Spline Primer

Conceptual introduction to regression splines, knots, basis functions, and how they connect to crs.

Keywords

spline primer, regression splines, knots, basis functions, crs

This page is a web-native rewrite of the old spline primer. The goal is not to reproduce the entire article verbatim, but to keep the ideas that are most useful when someone wants to understand what the crs package is doing and how spline regression differs from the more familiar kernel material in np.

Why splines?

A spline is a function built piecewise from polynomials. In regression work, this gives us a flexible function class without forcing one global polynomial to do all the work.

For the purposes of crs, the key practical ideas are:

splines are built from basis functions,
the basis functions are local rather than global,
interior knots let the fit adapt across the domain,
derivatives and shape restrictions can be handled naturally.

Regression splines versus smoothing splines

The distinction matters because the terms are often used loosely.

Regression splines place knots directly, typically at evenly spaced or quantile-based locations.
Smoothing splines use a roughness penalty and treat the fit differently from the outset.

This page is about regression splines, which is the relevant framework for crs.

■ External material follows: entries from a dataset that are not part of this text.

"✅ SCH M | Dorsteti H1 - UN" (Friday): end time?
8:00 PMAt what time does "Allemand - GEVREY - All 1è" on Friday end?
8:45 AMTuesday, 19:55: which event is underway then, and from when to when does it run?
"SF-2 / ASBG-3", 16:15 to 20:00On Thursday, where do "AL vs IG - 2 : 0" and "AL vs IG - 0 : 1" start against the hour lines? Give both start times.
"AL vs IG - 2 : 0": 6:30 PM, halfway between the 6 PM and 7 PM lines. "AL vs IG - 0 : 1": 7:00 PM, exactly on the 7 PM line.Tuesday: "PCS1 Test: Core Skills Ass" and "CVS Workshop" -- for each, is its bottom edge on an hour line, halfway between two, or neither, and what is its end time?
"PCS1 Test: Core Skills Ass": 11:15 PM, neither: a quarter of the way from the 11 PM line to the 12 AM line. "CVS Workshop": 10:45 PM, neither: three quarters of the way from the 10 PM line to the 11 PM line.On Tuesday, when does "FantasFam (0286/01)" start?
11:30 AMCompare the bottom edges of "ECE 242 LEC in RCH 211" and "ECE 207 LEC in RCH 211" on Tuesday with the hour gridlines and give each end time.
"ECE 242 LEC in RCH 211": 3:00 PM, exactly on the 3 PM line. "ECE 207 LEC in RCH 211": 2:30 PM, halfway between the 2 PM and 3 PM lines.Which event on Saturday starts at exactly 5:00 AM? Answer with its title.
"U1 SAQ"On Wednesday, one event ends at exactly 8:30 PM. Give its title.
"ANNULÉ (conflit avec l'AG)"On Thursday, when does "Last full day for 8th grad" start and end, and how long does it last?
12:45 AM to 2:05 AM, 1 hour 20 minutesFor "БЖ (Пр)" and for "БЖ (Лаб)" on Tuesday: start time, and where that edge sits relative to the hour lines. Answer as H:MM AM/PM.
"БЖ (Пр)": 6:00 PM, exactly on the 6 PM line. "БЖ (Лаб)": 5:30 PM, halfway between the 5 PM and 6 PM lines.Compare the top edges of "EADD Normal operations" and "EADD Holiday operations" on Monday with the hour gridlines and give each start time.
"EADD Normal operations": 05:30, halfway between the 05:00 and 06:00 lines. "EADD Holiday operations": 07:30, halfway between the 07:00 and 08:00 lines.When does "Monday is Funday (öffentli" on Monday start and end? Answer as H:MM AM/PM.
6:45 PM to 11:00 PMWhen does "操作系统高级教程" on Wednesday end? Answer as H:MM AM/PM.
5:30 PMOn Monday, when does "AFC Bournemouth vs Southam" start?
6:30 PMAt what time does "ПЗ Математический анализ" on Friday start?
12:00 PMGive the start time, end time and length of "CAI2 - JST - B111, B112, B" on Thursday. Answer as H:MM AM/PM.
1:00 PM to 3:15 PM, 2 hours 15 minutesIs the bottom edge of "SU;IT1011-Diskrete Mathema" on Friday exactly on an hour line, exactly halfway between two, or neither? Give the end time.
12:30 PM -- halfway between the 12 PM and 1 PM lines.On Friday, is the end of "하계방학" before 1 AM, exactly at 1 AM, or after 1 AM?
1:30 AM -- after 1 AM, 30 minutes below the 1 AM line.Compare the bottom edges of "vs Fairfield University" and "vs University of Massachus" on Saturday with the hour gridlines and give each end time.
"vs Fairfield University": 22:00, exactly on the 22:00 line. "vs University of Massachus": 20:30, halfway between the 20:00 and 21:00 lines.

A simple starting point: the basis view

It helps to think of the regression function as a linear combination of basis functions.

## A spline regression function is a linear combination of basis functions
g(x) = beta_1 B_1(x) + beta_2 B_2(x) + ... + beta_K B_K(x)

The flexibility comes from the basis functions B_j(x), while the regression problem is still linear in the coefficients beta_j.

Why B-splines are attractive

B-splines are appealing because they are numerically stable, local, and easy to differentiate. Compared with raw polynomials, they behave much better in practical regression work.

The main tuning choices are:

polynomial degree,
number of interior knots,
location of the knots,
whether constraints or derivatives are needed.

Knots

Knots are the breakpoints that define the polynomial pieces.

With no interior knots, a spline reduces to a much simpler special case.
With interior knots, the fit can adapt across regions of the covariate space.
Uniform knots divide the range into equal-length segments.
Quantile knots place breakpoints so that the data are more evenly distributed across intervals.

Quantile knots are often attractive in applied work because they avoid wasting too much flexibility in sparse regions.

A simple basis illustration in R

The older primer included recursive code showing how a B-spline basis can be built. For practical work in crs, the simpler way to see the basis functions is to use the package helper directly.

## Build and plot a small cubic B-spline basis directly
library(crs)

x <- seq(0, 1, length = 1000)
B <- gsl.bs(x, degree = 3, nbreak = 5, intercept = TRUE)
matplot(x, B, type = "l", lwd = 2)

This produces the basis functions for a cubic spline with interior knots implied by nbreak = 5.

From basis functions to regression

Once the basis is built, spline regression is just least squares on that basis expansion.

## Regress on the spline basis, then overlay the fitted curve
set.seed(42)
x <- seq(0, 1, length = 500)
y <- sin(2 * pi * x) + rnorm(length(x), sd = 0.1)

B <- gsl.bs(x, degree = 3, nbreak = 5, intercept = TRUE)
model <- lm(y ~ B - 1)

plot(x, y, cex = 0.35, col = "grey")
lines(x, fitted(model), lwd = 2)

That is the essential spline-regression idea: create a basis, regress on it, and then interpret the fitted function and its derivatives.

Where `crs` enters

The crs package extends this simple picture in useful ways.

Continuous and categorical predictors

Traditional spline discussions are often written for continuous predictors only. crs handles mixed data by combining tensor-product spline structure with kernel weighting for categorical predictors.

Multivariate fits

For multiple continuous predictors, the basis becomes a tensor-product basis. In practical terms, that means the model can represent flexible surfaces rather than just curves.

Constraints

This is one of the more distinctive strengths of crs. If you need monotonicity, curvature restrictions, or related shape constraints, the package provides examples showing how to impose them.

In current crs, the helper crshat() builds the fitted-function or derivative hat operator directly. That keeps constrained spline scripts close in spirit to the npreghat() examples in np and avoids older manual basis-matrix construction in most workflows.

See:

A practical rule of thumb

Use np when kernel methods are the natural starting point.
Use crs when a spline basis is more natural, when derivative structure matters, or when shape restrictions are central.

Historical note

The older Sweave primer went deeper into B'ezier curves, the de Boor recursion, tensor-product notation, and appendix code. That material remains valuable, but for a website the better first step is a shorter conceptual and practical guide like this one.